Are you worthy?

Here’s a question – where do you find your worth? I mean really – not the Sunday School answer (Jesus). Obviously, we all know that is what we’re supposed to do, and those of us who have been around the Church for very long are constantly trying to lean into that more and more each day we live. But really though. Don’t most of us listen to the things those around us tell us, and derive at least some of our value from that? (Maybe not and I’m just giving myself away here – but I’ve been doing this human-thing for a good bit now, and I doubt that’s the case…) 

The past few weeks have been a little rough. Lots of difficult things in relationships that are important to me. I received a lot of hard things, most of them with a definitive slant to it being my fault. And some of it was. But a lot of it wasn’t. And that last sentence took a lot of growth and processing for me to say. Because, while most people don’t know this about me (or about most Enneagram 1’s for that matter), I’m not as tough as I look, and all criticism, particularly of a character nature, sits hard and heavy on my soul, adding to a narrative of unworthiness that I am just learning to unwrite. I (and the rest of my small group – made up completely of other Enneagram 1’s) was fascinated at my recent Transforming Center retreat to hear our facilitator (a 3 married to a 1 for 56 years…) say to us, “You know that inner critic that you have that constantly berates you and tells you that you aren’t good enough? (All of us nodding in unison…) Well, the rest of us don’t have one of those.” To say that we were corporately stunned would be an understatement. We were in shock. And also in doubt. But no, she assured us, it was just. us. Well, alrighty then…

So, when I hear criticism about me – it’s loud. And perceived to be correct. For me to hear criticism and be able to sort through it to find the stuff that isn’t actually true, or might be the other person’s problem, and throw that out, has taken, and is taking, a lot of soul work. And a lot of discernment. And a lot of rewriting narratives that are as familiar to me as Little House on the Prairie (which I read in its entirety at least 3-4 times in my childhood, and watched every episode Michael Landon ever played in, and then read to my kids as well). 

A friend asked me recently, “Why are those voices louder than the voices that think you’re great or encourage you?” It was an intriguing question. And while there may be a buffet of reasons, I told her that part of the reason is that those voices really ARE louder – and more frequent – than the others. It’s the downside of looking like you’ve got it all together, I guess. People think you actually do! And sometimes, that sucks. A couple of years ago when I was sharing with a small group how I was really struggling emotionally, I actually had a friend, a pretty good friend in fact, who said to me, “I’m so surprised. I thought you never struggled with anything.” Ummm – ok? Thanks, I think? So, the downside of looking like you’ve got it together, or being fairly competent in what you do, is that no one feels there’s any need to encourage you. (If you’ve got an Enneagram 1 in your life, take some time to tell them what you like about them.
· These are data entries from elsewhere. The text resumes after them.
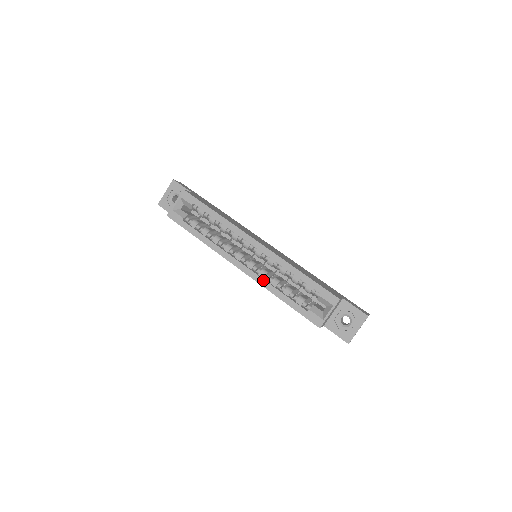
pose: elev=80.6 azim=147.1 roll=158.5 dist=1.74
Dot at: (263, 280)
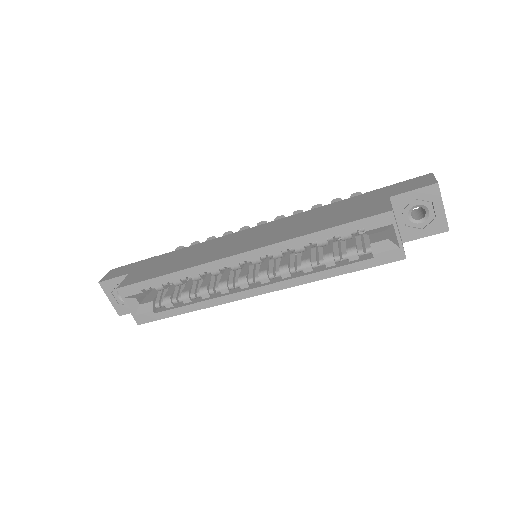
Dot at: (293, 280)
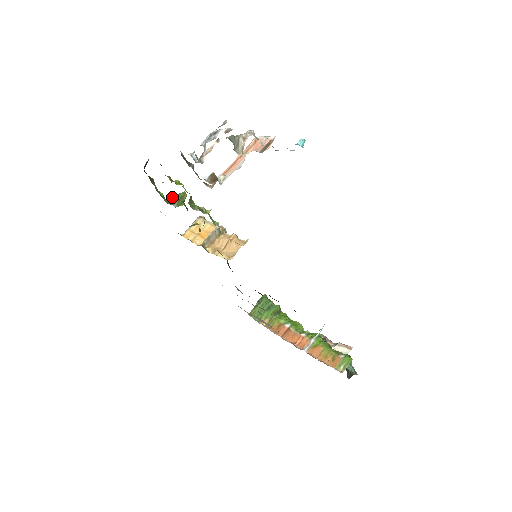
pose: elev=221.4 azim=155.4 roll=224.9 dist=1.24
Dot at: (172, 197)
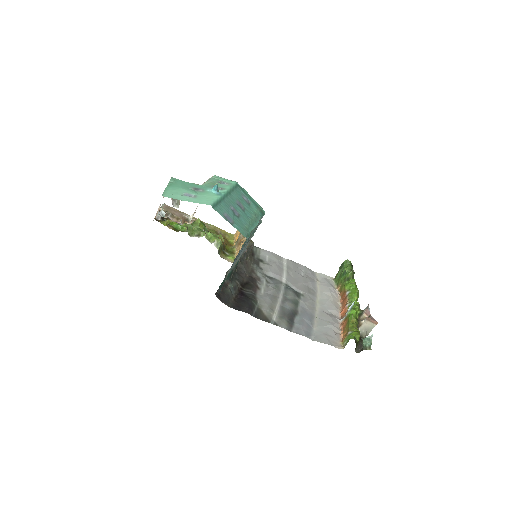
Dot at: (193, 223)
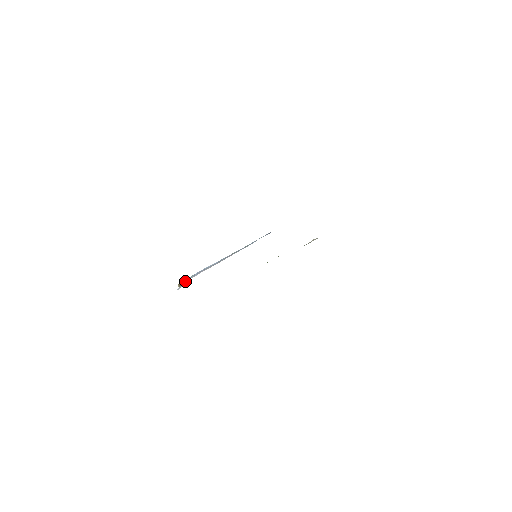
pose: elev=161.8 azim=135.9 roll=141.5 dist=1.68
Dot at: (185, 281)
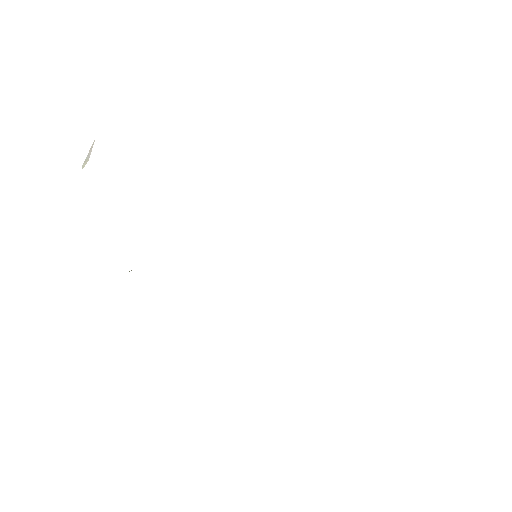
Dot at: occluded
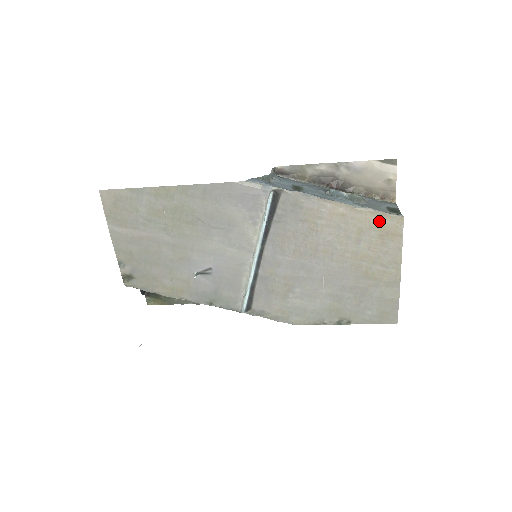
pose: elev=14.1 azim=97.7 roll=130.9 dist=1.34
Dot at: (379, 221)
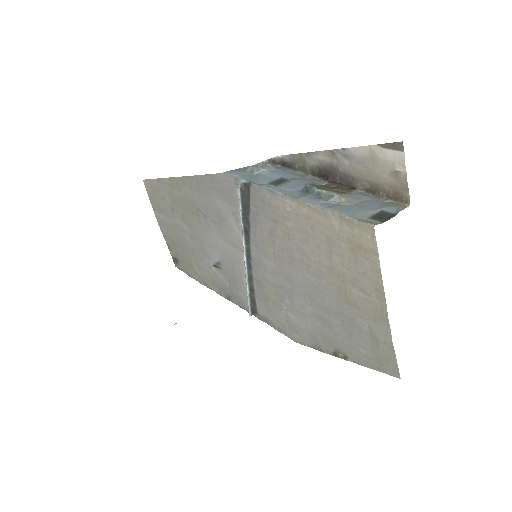
Dot at: (346, 229)
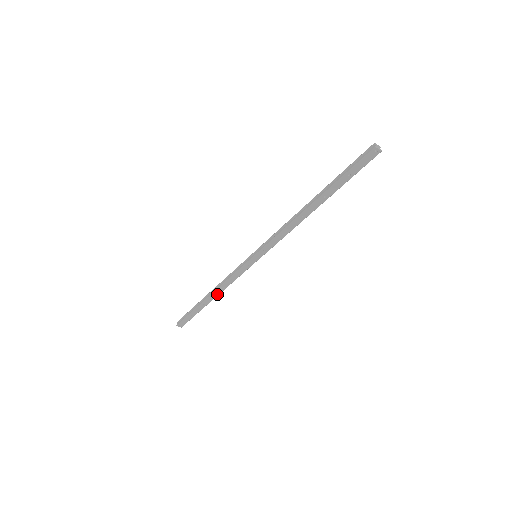
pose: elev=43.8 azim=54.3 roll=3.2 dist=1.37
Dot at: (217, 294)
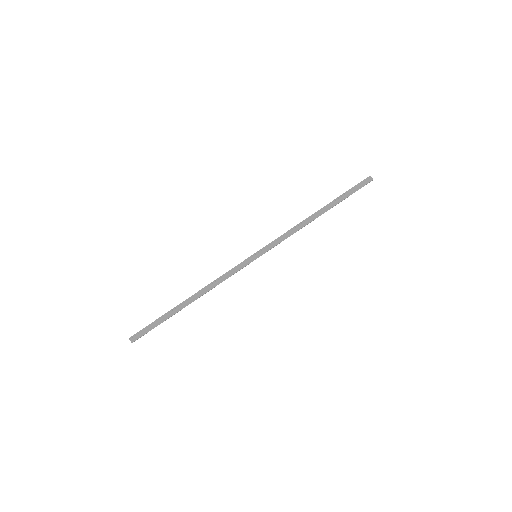
Dot at: occluded
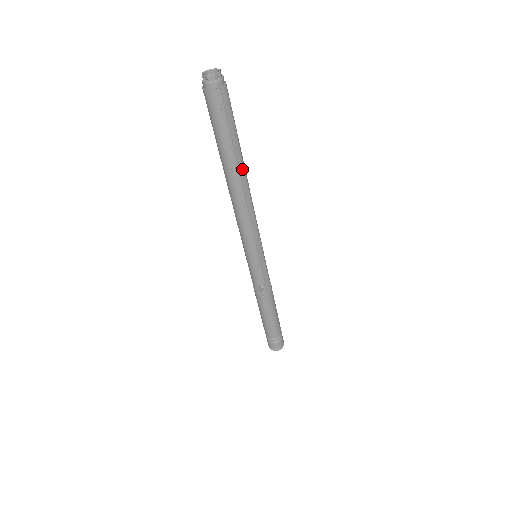
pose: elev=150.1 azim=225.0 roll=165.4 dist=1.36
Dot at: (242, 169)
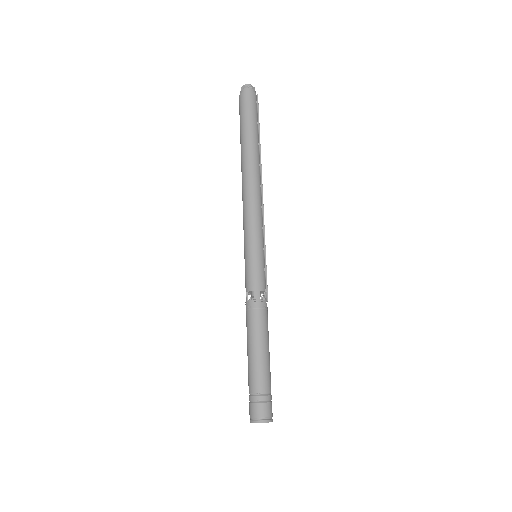
Dot at: occluded
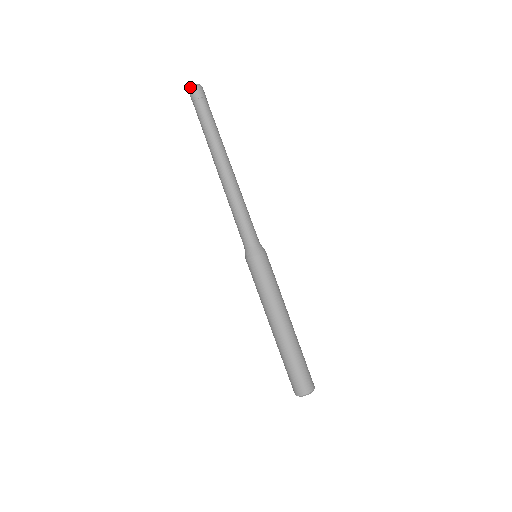
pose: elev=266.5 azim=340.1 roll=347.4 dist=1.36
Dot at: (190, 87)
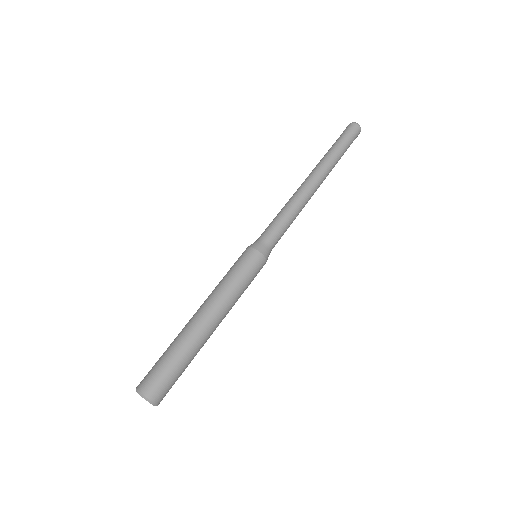
Dot at: (350, 123)
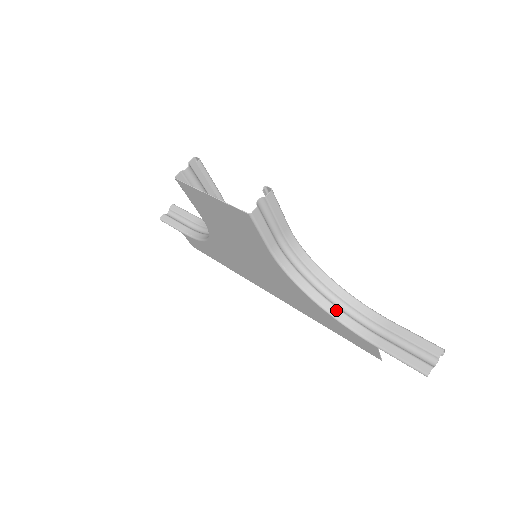
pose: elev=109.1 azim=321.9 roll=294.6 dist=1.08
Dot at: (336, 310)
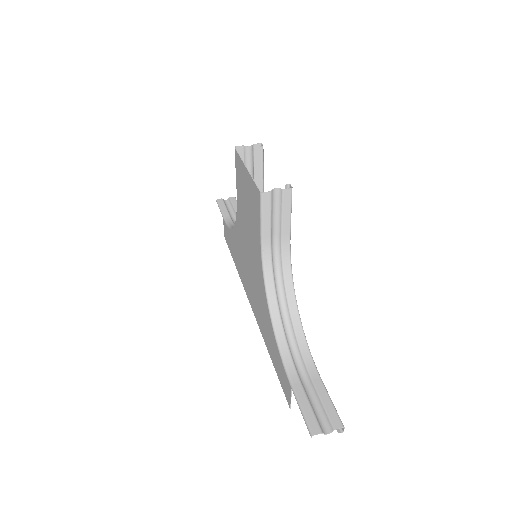
Dot at: (283, 336)
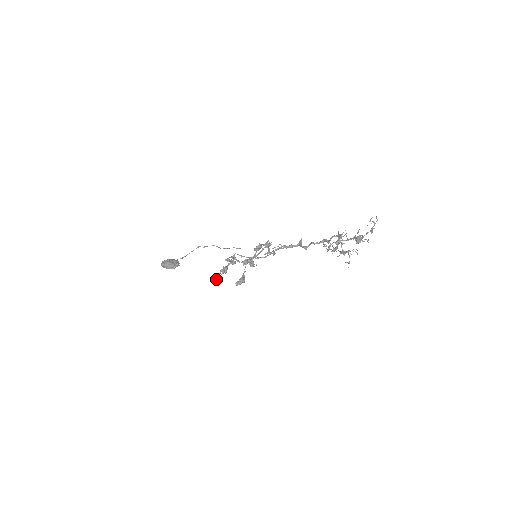
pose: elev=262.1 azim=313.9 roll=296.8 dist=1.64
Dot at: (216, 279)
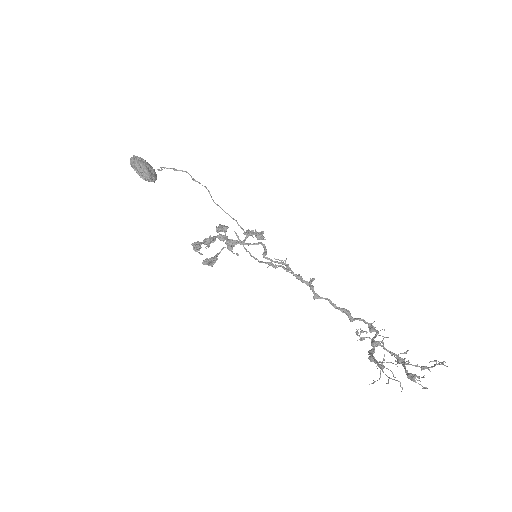
Dot at: (198, 250)
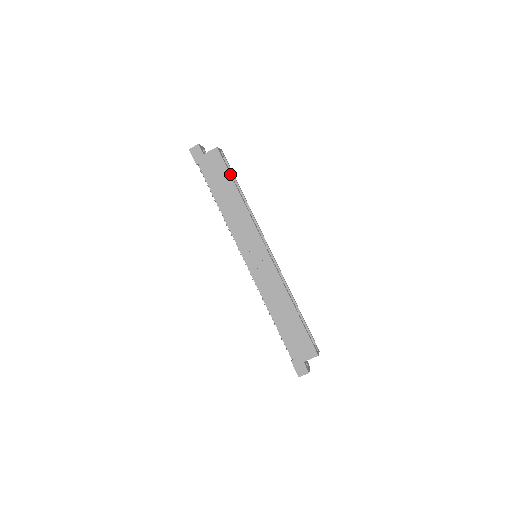
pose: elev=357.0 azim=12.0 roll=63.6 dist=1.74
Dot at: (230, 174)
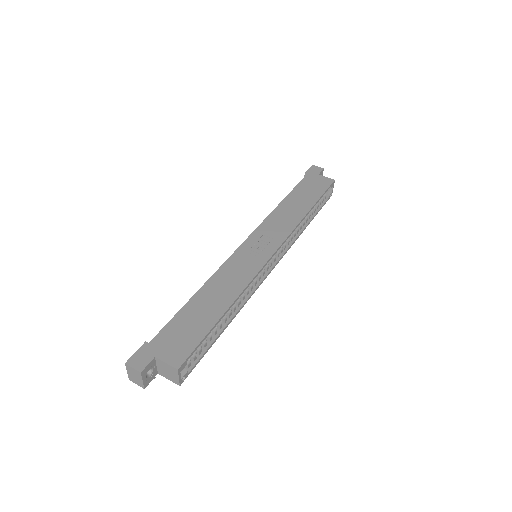
Dot at: (321, 196)
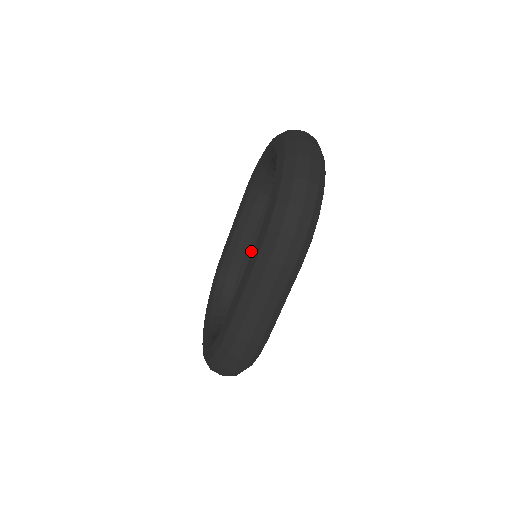
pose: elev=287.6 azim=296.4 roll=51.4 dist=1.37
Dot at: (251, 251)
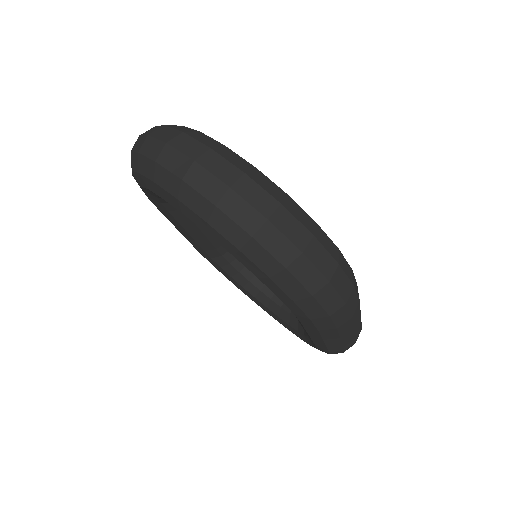
Dot at: occluded
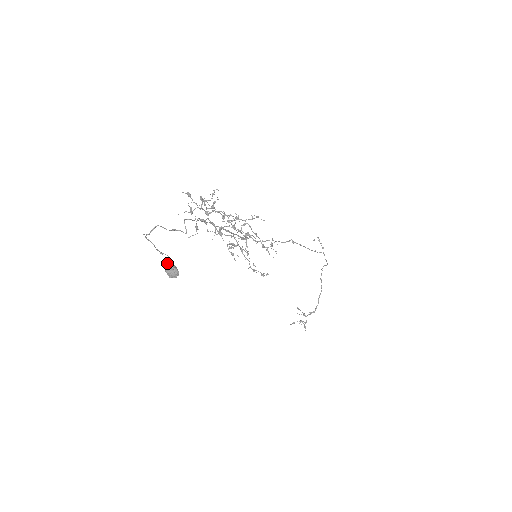
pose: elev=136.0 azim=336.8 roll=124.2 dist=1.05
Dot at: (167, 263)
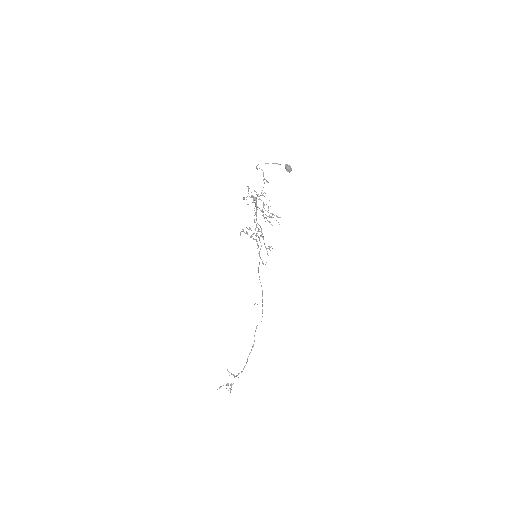
Dot at: (286, 165)
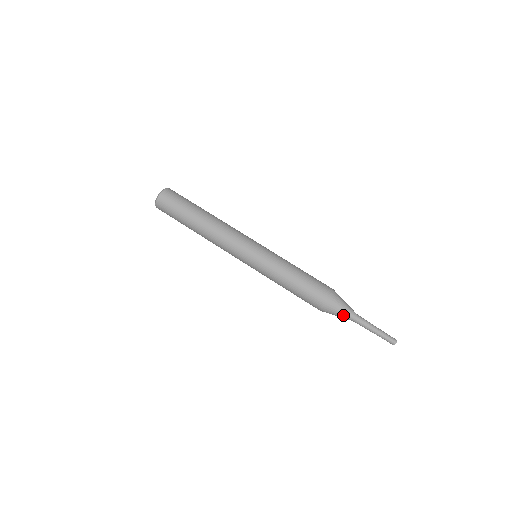
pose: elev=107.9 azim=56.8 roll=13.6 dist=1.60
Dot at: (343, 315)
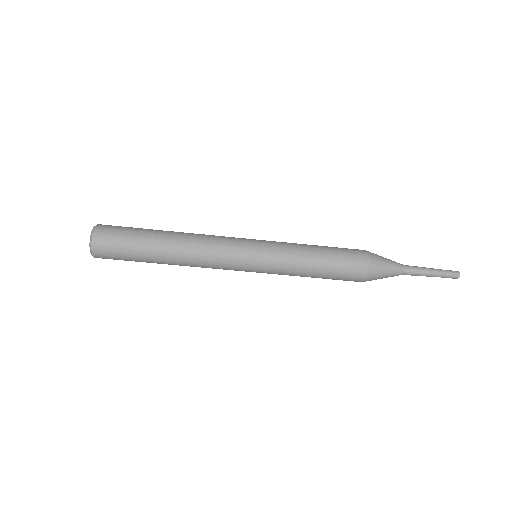
Dot at: occluded
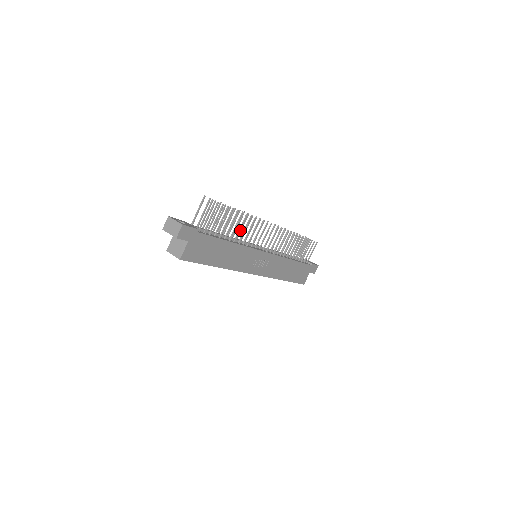
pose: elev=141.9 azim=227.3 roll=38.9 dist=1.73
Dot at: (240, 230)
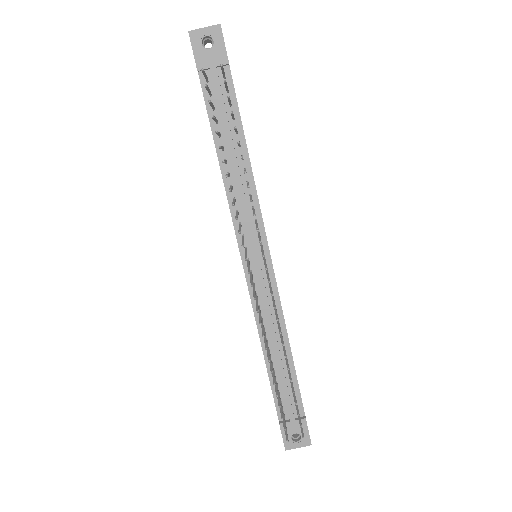
Dot at: (262, 326)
They’ll appreciate it, even if they don’t say so.)

And this brings me to contemplative practices. Because to be honest, it is my immersion over this past 16 months in spiritual formation and contemplative spiritual practices that has put me in a place to be able to look at things differently. Richard Foster says, “The contemplative life is the steady gaze of the soul upon the God who loves us.” 

“Steady gaze of the soul…” When I think of the word gaze, as compared to the word “stare,” or even the phrase “fix your eyes,” it just has a different vibe. Picture a person staring. There’s usually a little bit of negative connotation in that. Staring is mindless at best, or malicious at worst. Imagine someone fixing their eyes on someone. Now you’ve moved into the realm of creepster… But then visualize someone gazing. There’s something about gazing that is different. It is softer, more receptive, more filled with love and longing. Webster defines it in this way – “to look with eagerness or curiosity; as in admiration, astonishment, or in study.” Now put that into Richard Foster’s statement – “The contemplative life is the steady gaze of the soul – the soul looking with eagerness, curiosity, astonishment, and study – upon the God who loves us.” For most of us, it takes gazing for that to truly sink in – how much He truly loves us. How crazy He is about you! How lovingly he smiles at you with crinkled eyes, His heart swelling with overflowing adoration. It IS astonishing, isn’t it? And then we look away – and we forget. And the other voices sound louder and truer. 

So, regardless of the practice – silence, solitude, Lectio Divina, centering prayer, examen, you name it – it’s all about learning to cause the soul to gaze upon the One who loves us. And to learn to gaze without distraction. But when distractions do come, and people tell you what makes you unworthy – our immediate response will be to return to gazing upon Him who love us.